Action item: Pick up the passage on the organic EL display device right after its last sentence and keep writing it.

Text passage:
The three-color-independent (or four-color-independent) emission system has a problem that the color reproducibility and the emission efficiency are in a trade-off relationship. As a countermeasure against this problem, there has been reported a method of achieving both keeping of the color gamut and the emission efficiency by using yellow, which yields high luminosity and high emission efficiency. However, in the three-color-independent emission system, at least disposing the light emitting layers of the respective colors in different areas separately from each other is necessary and therefore the number of steps is larger than that of the filter system. Furthermore, in the case of adding the yellow light emitting layer to enhance the color reproducibility, the number of steps further increases, which results in a problem that the facility cost and the material cost increase and the productivity is greatly lowered.

In contrast, in the organic EL display device 1 of the present embodiment, the yellow light emitting layer 14C is provided on the area on the hole transport layer 14B except the area of the blue organic EL element 10B, and the light emission color is divided by the color filter having red, green, and blue. This reduces the step of separately disposing the light emitting layers.

As just described, in the organic EL display device 1 of the present embodiment, the yellow light emitting layer 14C is provided on the hole transport layer 14B except for the area of the blue organic EL element 10B and the blue light emitting layer 14D is provided over the whole surfaces of the hole transport layer 14B and the yellow light emitting layer 14C. Furthermore, the light emission color is divided by the color filter having red, green, and blue. Thus, the step of separately disposing the light emitting layers is reduced and the manufacturing step of the organic EL display device is simplified. That is, a power-saving organic EL display with suppressed cost and enhanced productivity can be fabricated.

Second to fourth embodiments of the present disclosure will be described below. The same constituent element as that in the first embodiment is given the same numeral and description thereof is omitted.

Entries shown:
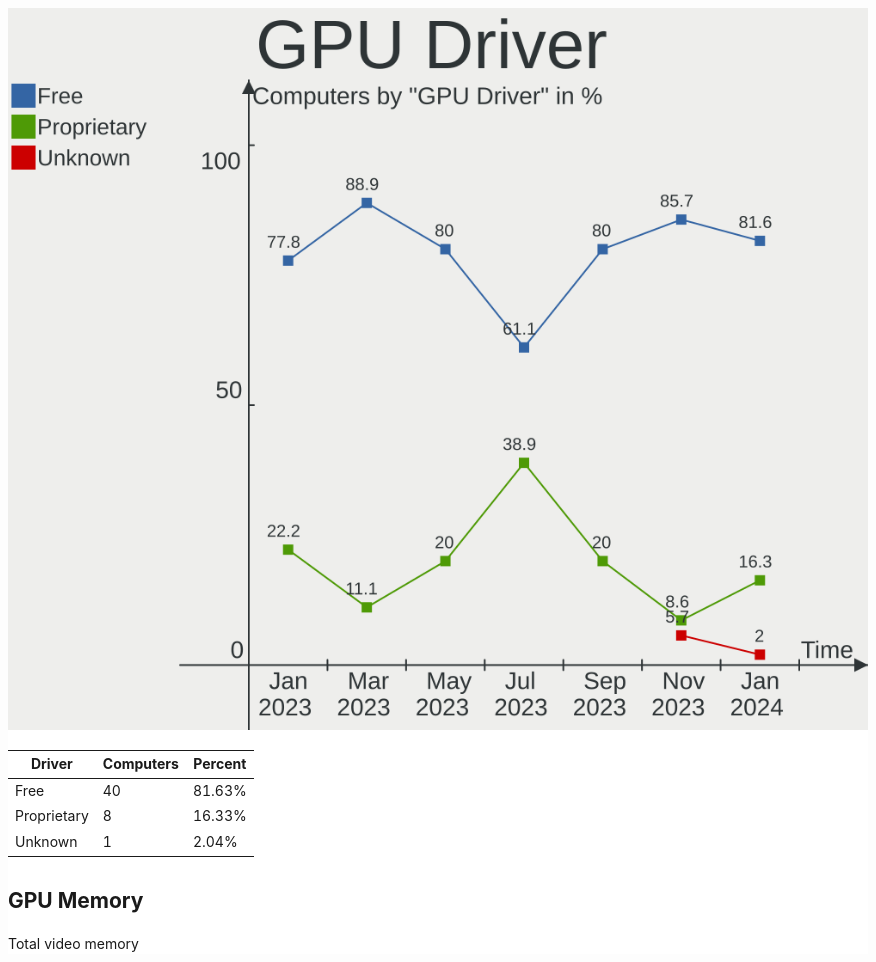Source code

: ![GPU Driver](./All/images/line_chart/gpu_driver.svg)

| Driver      | Computers | Percent |
|-------------|-----------|---------|
| Free        | 40        | 81.63%  |
| Proprietary | 8         | 16.33%  |
| Unknown     | 1         | 2.04%   |

GPU Memory
----------

Total video memory
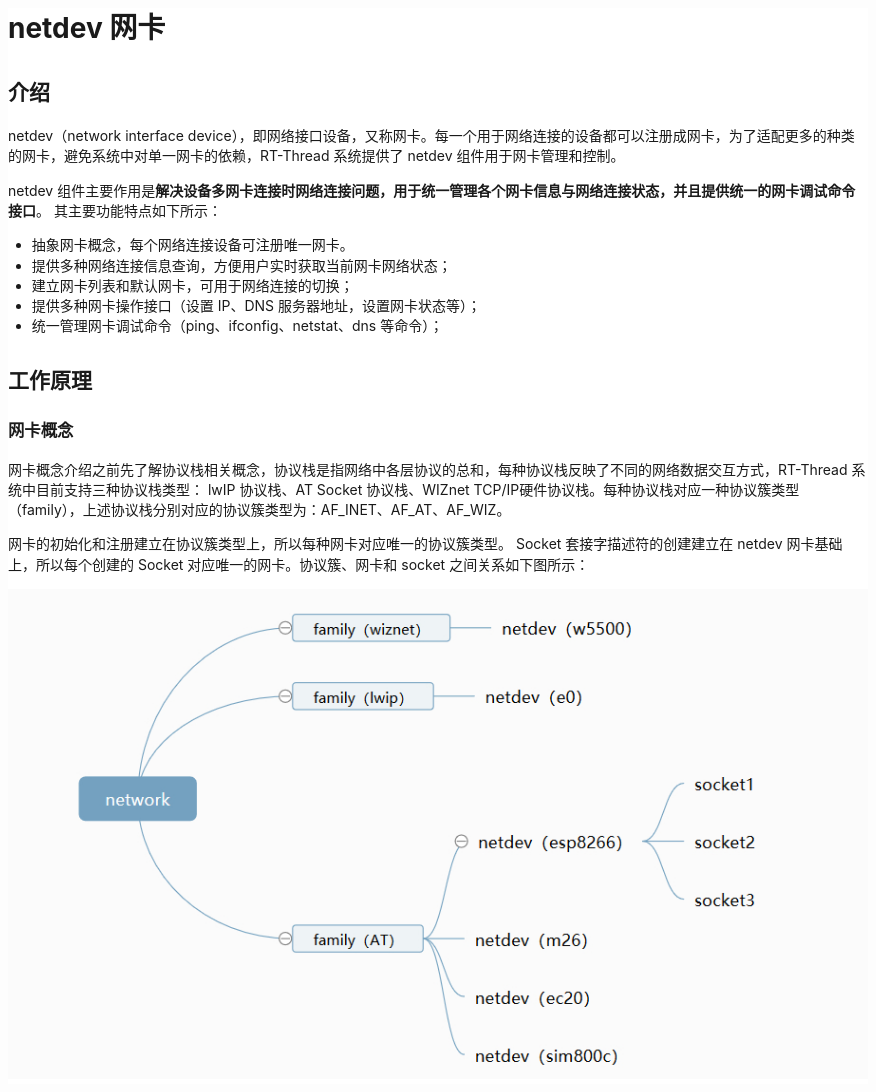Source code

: # netdev 网卡

## 介绍

netdev（network interface device），即网络接口设备，又称网卡。每一个用于网络连接的设备都可以注册成网卡，为了适配更多的种类的网卡，避免系统中对单一网卡的依赖，RT-Thread 系统提供了 netdev 组件用于网卡管理和控制。

netdev 组件主要作用是**解决设备多网卡连接时网络连接问题，用于统一管理各个网卡信息与网络连接状态，并且提供统一的网卡调试命令接口**。 其主要功能特点如下所示：

- 抽象网卡概念，每个网络连接设备可注册唯一网卡。
- 提供多种网络连接信息查询，方便用户实时获取当前网卡网络状态；
- 建立网卡列表和默认网卡，可用于网络连接的切换；
- 提供多种网卡操作接口（设置 IP、DNS 服务器地址，设置网卡状态等）；
- 统一管理网卡调试命令（ping、ifconfig、netstat、dns 等命令）；

## 工作原理

### 网卡概念

网卡概念介绍之前先了解协议栈相关概念，协议栈是指网络中各层协议的总和，每种协议栈反映了不同的网络数据交互方式，RT-Thread 系统中目前支持三种协议栈类型： lwIP 协议栈、AT Socket 协议栈、WIZnet TCP/IP硬件协议栈。每种协议栈对应一种协议簇类型（family），上述协议栈分别对应的协议簇类型为：AF_INET、AF_AT、AF_WIZ。

网卡的初始化和注册建立在协议簇类型上，所以每种网卡对应唯一的协议簇类型。 Socket 套接字描述符的创建建立在 netdev 网卡基础上，所以每个创建的 Socket 对应唯一的网卡。协议簇、网卡和 socket 之间关系如下图所示：

![netdev 网络关系图](figures/netdev.jpg)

Output below:
Second Embodiment

FIG. 6 shows the sectional configuration of the display area of an organic EL display device 2 in the second embodiment. Each of a red organic EL element 20R, a green organic EL element 20G, and a blue organic EL element 20B has a configuration obtained by stacking the lower electrode 12 (first electrode) as the anode, the partition 13, an organic layer 24 including light emitting layers (yellow light emitting layer 24C and blue light emitting layer 24D) to be described later, and the upper electrode 15 (second electrode) as the cathode in that order from the side of the substrate 11 with the intermediary of the drive transistor Tr1 of the above-described pixel drive circuit 140 and a planarization insulating film (not shown). The organic EL display device 2 of the present embodiment is different from the above-described first embodiment in that a connection layer 24G exists between the yellow light emitting layer 24C and the blue light emitting layer 24D.

The connection layer 24G is to improve the interfaces between the hole transport layer 24B and the blue light emitting layer 24D and between the yellow light emitting layer 24C and the blue light emitting layer 24D to enhance the hole injection efficiency, and confine excitons generated in the yellow light emitting layer 24C to enhance the emission efficiency. The thickness of the connection layer 24G is e.g. preferably 2 nm to 30 nm and more preferably 5 nm to 15 nm although depending on the whole configuration of the element.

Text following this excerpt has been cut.